On September 10, a meeting took place between three major media companies – Astral Media, CBS, and Jim Pattinson Industries Ltd – to decide how to proceed in the face of a new bylaw banning billboards in the Plateau Mont-Royal borough.
The bylaw gives the landlords of the 45 billboards in the borough, and the companies leasing ad space from them, one year beginning in November 2010 to remove their advertisements.
The September 7 decision comes on the heels of an earlier bylaw that came into effect in July preventing the construction of any additional billboards.
Media companies who rent billboard space were taken by surprise by the latest bylaw, saying they were not given warning.
“They never called us,” said Jeannot Lefebvre, spokesperson for the Regroupement de l’industrie de l’affichage extérieur du Québec and Real Estate Director of CBS Affichage. “Only the boroughs made that call [to ban billboards]. In July the article for outdoor [commercial activity] was redone, a month and a half later it is to change,” he said.
Lefebvre spoke on behalf of the three major media companies that attended the September 10 meeting.
He described the outcome of the meeting between Astral, CBS and Jim Pattinson: “Our lawyer is preparing letters to send to the mayor. The next step is to have a meeting with these people [councillors].”
“We prefer to have a meeting with [the] City to have a good conversation or we will go do our own thing.
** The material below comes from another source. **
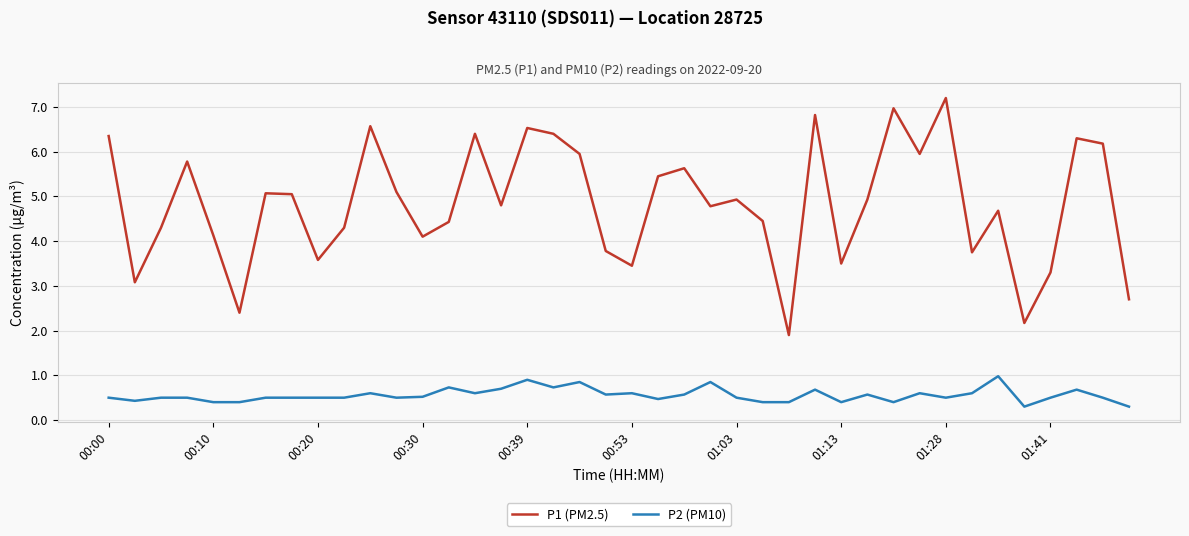

Which series has the largest range (max minus min)?

P1 (PM2.5)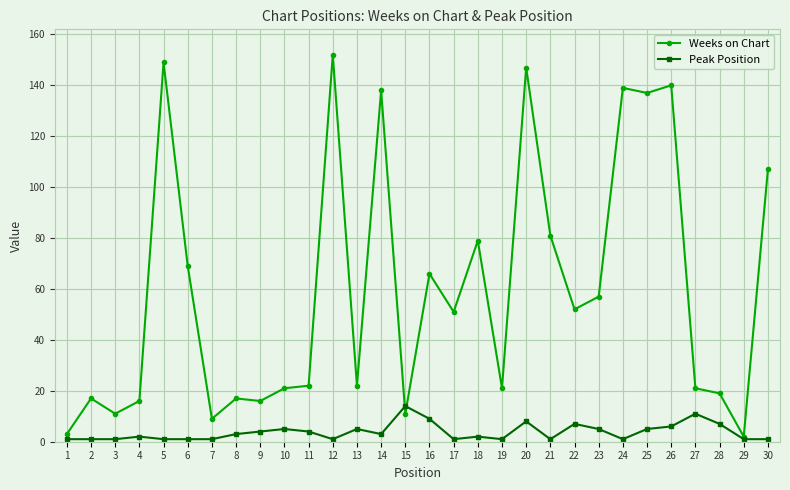

Reading right to left, list all the values displayed in this chart.

Weeks on Chart: 30=107	29=2	28=19	27=21	26=140	25=137	24=139	23=57	22=52	21=81	20=147	19=21	18=79	17=51	16=66	15=11	14=138	13=22	12=152	11=22	10=21	9=16	8=17	7=9	6=69	5=149	4=16	3=11	2=17	1=3
Peak Position: 30=1	29=1	28=7	27=11	26=6	25=5	24=1	23=5	22=7	21=1	20=8	19=1	18=2	17=1	16=9	15=14	14=3	13=5	12=1	11=4	10=5	9=4	8=3	7=1	6=1	5=1	4=2	3=1	2=1	1=1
We won’t wait; we [will] take measures to preserve our business,” Lefebvre continued.
Lefebvre does not expect the three media companies to accept the ban. “I don’t think we will take them [the billboards] down. We will fight,” Lefebvre said.
Alex Norris, Projet Montreal (PM) councillor for Mile End, says council is not backing down.
“Our hands are not tied,” he said. “[We are] free to act to defend public interest against private interest [that] might be offended. [We are] an activist administration [looking] to improve the quality of life in the community.”
“We assumed high tax revenues [were what] justified [billboards] being there,” Norris continued. The City of Montreal receives $40,000 in tax revenues from billboards every year. Individual billboards bring in roughly $1,000 a year in taxes. Norris called the sum a “pittance.” Landlords with billboards on their properties rent the space to media companies, who in turn rent the ad space to other companies whose ads are displayed. Norris said he spoke to a landlord who received $8,000 a month from the media companies renting the billboard space.
Lefebvre defended the public contribution billboards make.
“A lot [of people are] involved. The landlord we pay rent to? They live in the Plateau,” he pointed out.
Lefebvre also contends that the bylaw violates the right of the affected media companies to freedom of expression, as outlined in the Canadian Charter of Rights and Freedoms and the Quebec Charter of Human Rights and Freedoms.
Norris called Lefebvre’s Charter argument “ludicrous.” “The constitutional freedom of expression [argument] will not stand up in court,” he said. “What is being snuffed out? What can’t be expressed elsewhere?”
McGill Law Professor Colleen Sheppard explained that bans on the “time, place and manner,” of expression can be constitutional, as long as a court determines that the ban is in some way “justified.”
“Since it is likely that the advertising restrictions would be considered an infringement of freedom of expression,” she wrote in an email, “it is necessary to consider whether the infringement is ‘reasonable’ and ‘demonstrably justified in a free and democratic society’ – to use the words of the Canadian Charter.”
Sheppard did not state whether she thought the ban was constitutional or not.
Norris said the reaction to the bylaw from residents of the borough has been “overwhelmingly positive.”
“[It is] the most popular thing we’ve done to date. Montrealers agree we should take pride in our city, not deface it with these kinds of eyesores.”